Может, пятилетний мальчик не понимал, что происходит? Пожалуйста, не от восьмого века, а от 1138 года свидетельство британского монаха Ордерика Виталиса, автора «Церковной истории», ставшего облатом в 10 лет, около 1085 года:

«[Отец] отдал меня, рыдающего ребёнка, на попечению монаха Реджинальда, отослал меня от себя в изгнание из любви к Тебе и никогда более не видел меня. … От себя он обещал мне, что, если я стану монахом, я после смерти узнаю вкус небесного блаженства вместе с  Невинными [младенцами Вифлеемскими].  … Посему я, будучи мальчиком десяти лет, пересёк Английский канал и оказался в Нормандии как изгнанник, никому неизвестный и не знающий никого. Как Иосиф в Египте, я слышал язык, которого не понимал. Но Ты по Твоей благодати даровал мне доброту и дружелюбие среди чужаков, и я был принят облатом в монастырь св. Эвруля” (Kolve, 1998, 1058-1059).

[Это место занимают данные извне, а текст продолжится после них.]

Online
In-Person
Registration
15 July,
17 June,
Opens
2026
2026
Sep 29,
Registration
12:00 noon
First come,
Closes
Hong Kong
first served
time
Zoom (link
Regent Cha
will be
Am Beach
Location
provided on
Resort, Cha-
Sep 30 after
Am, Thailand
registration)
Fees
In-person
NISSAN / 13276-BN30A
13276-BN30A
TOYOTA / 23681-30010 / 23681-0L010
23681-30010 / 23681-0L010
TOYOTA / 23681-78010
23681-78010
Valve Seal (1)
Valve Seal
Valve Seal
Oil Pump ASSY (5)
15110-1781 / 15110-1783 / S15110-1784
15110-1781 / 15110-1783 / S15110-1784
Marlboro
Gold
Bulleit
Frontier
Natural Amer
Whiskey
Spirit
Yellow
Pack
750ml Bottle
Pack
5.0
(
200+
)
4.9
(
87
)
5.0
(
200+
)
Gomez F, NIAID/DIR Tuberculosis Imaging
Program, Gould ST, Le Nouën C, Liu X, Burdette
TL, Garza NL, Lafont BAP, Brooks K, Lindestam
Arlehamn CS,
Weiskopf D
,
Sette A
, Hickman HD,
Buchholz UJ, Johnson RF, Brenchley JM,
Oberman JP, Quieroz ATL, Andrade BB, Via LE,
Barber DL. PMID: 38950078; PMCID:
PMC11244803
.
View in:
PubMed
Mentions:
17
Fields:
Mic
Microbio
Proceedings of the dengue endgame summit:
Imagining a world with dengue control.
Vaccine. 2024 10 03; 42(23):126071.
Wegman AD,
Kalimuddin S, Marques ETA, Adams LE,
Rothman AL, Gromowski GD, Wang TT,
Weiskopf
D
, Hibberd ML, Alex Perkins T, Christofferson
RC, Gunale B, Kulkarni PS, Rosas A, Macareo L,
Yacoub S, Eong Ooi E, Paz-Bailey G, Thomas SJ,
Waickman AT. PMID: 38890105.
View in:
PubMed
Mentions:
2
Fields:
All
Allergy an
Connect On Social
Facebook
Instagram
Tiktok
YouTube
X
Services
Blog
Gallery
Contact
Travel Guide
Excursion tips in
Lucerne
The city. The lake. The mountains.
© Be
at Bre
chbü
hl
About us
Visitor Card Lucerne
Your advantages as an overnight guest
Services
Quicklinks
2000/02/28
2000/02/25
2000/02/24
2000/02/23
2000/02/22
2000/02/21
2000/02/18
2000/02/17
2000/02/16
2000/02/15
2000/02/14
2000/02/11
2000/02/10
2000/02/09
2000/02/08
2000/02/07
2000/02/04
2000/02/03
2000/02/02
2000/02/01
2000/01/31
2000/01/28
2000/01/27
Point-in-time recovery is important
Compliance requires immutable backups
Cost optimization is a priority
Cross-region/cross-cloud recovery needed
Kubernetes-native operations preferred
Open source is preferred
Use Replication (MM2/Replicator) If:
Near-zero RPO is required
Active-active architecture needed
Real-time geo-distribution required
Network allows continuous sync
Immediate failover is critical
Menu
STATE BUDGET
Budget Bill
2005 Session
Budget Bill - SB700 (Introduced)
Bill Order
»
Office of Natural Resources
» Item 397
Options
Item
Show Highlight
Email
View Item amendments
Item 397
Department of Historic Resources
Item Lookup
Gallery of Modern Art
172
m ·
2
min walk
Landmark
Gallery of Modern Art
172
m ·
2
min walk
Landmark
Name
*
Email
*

Патрисия Квин, проанализировав миниатюры Утрехтской псалтири, пришла к выводу, что для художника «хорошие отцы те, кто взяли на себя ответственность за физическое и духовное благо своих детей … Злые отцы обычно изображаются солдатами или царями» (Цит. по Kolve, 1998, 1059).

Собственно, иллюстрация к 26 псалму состоит из горизонтальной нижней полосы, изображающей бой – просто сражение, символ «мирского», всего, происходящего за стенами монастыря. А над этим жутковатым фризом справа – родители приводят мальчика в монастырское общежитие, а слева – собор романской архитектуры с крестом и вполне взрослый человек протягивает руку аббату – это уже принесение монашеских обетов взрослым.

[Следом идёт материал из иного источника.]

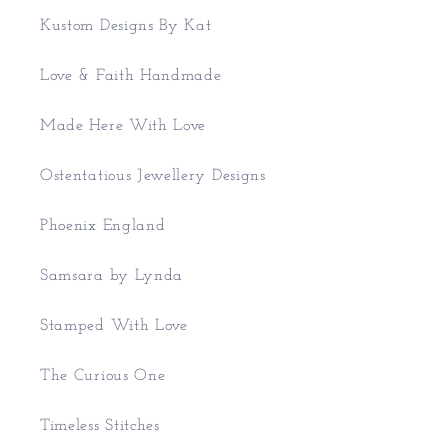
Kustom Designs By Kat
Love & Faith Handmade
Made Here With Love
Ostentatious Jewellery Designs
Phoenix England
Samsara by Lynda
Stamped With Love
The Curious One
Timeless Stitches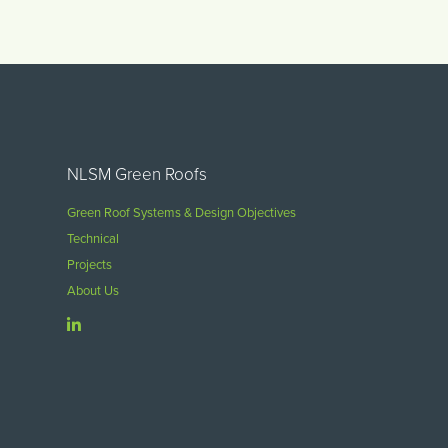
NLSM Green Roofs
Green Roof Systems & Design Objectives
Technical
Projects
About Us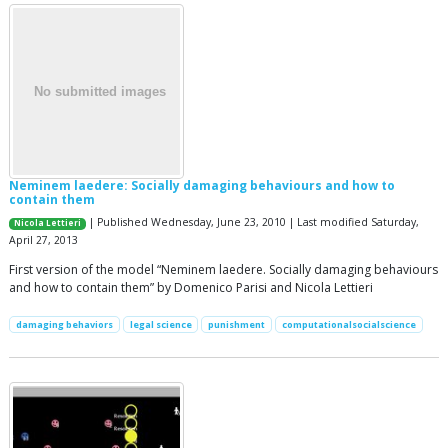
Neminem laedere: Socially damaging behaviours and how to
contain them
| Published Wednesday, June 23, 2010 | Last modified Saturday,
Nicola Lettieri
April 27, 2013
First version of the model “Neminem laedere. Socially damaging behaviours
and how to contain them” by Domenico Parisi and Nicola Lettieri
damaging behaviors
legal science
punishment
computationalsocialscience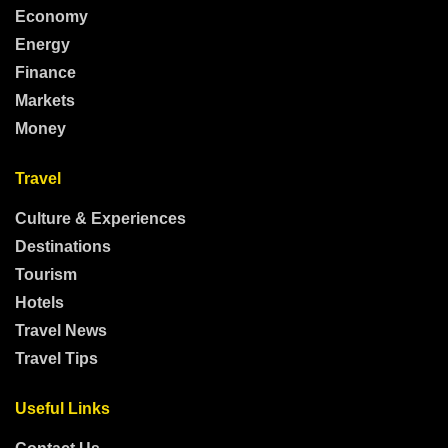
Economy
Energy
Finance
Markets
Money
Travel
Culture & Experiences
Destinations
Tourism
Hotels
Travel News
Travel Tips
Useful Links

Если же перелестнуть ещё несколько страниц, к псалму 106 латинской нумерации, то там найдётся изображение монастыря «изнутри». Там вообще очень симметричная композиция. В центре жнец, над ним рыбаки, ещё выше Бог.  Слева (от зрителя) город порока, населённый ворами и убийцами, справа – город святых, которые Богу молятся, всё у них чистенько и гладко. В самом нижнем ряду – слева от жнеца пахарь, а справа монастырь. Аллегория понятна: одни сеют материальное, другие духовное. Только вот монастырь сам разделён на две половины, и правая – святые отцы сидят и попарно друг с другом чинно беседуют, а слева – монастырская тюрьма, а в ней двое сидят на цепи и один – в колодках.

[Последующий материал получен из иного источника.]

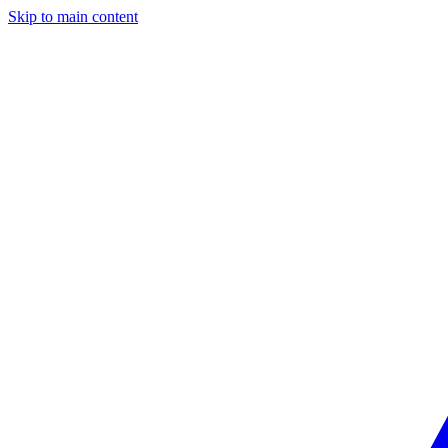
Skip to main content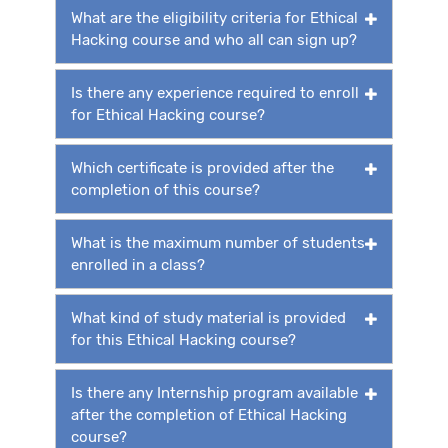
What are the eligibility criteria for Ethical
Hacking course and who all can sign up?
Is there any experience required to enroll
for Ethical Hacking course?
Which certificate is provided after the
completion of this course?
What is the maximum number of students
enrolled in a class?
What kind of study material is provided
for this Ethical Hacking course?
Is there any Internship program available
after the completion of Ethical Hacking
course?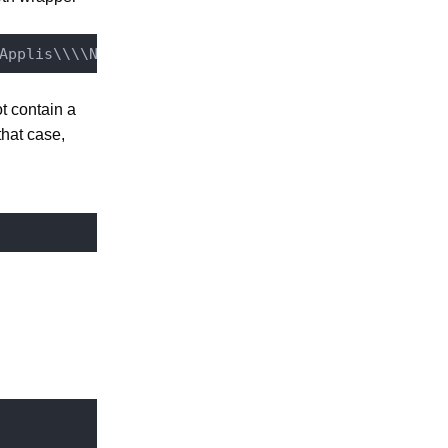
t contain a
 that case,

Конечно, у нас зазря не сажают в колодки. Но всё-таки как подумаешь, что взяли пятилетнего человека, засунули в монастырь, изолировали напрочь от реальности, стал он монахом и что-то там накуролесил… Может, его не в колодки сажать, а выпустить из монастыря, да ещё и денег дать и помочь адаптироваться к свободе?

 

«

Jong, Mayke de. In Samuel’s Image: Child Oblation in the Early Medieval West. Leiden: Brill, 1996. Pp. 360.

Kolve V.A. Ganymede/Son of Getron: Medieval Monasticism and the Drama of Same-Sex Desire // Speculum. Vol. 73. No. 4 (Oct. 1998), pp. 1014-1067).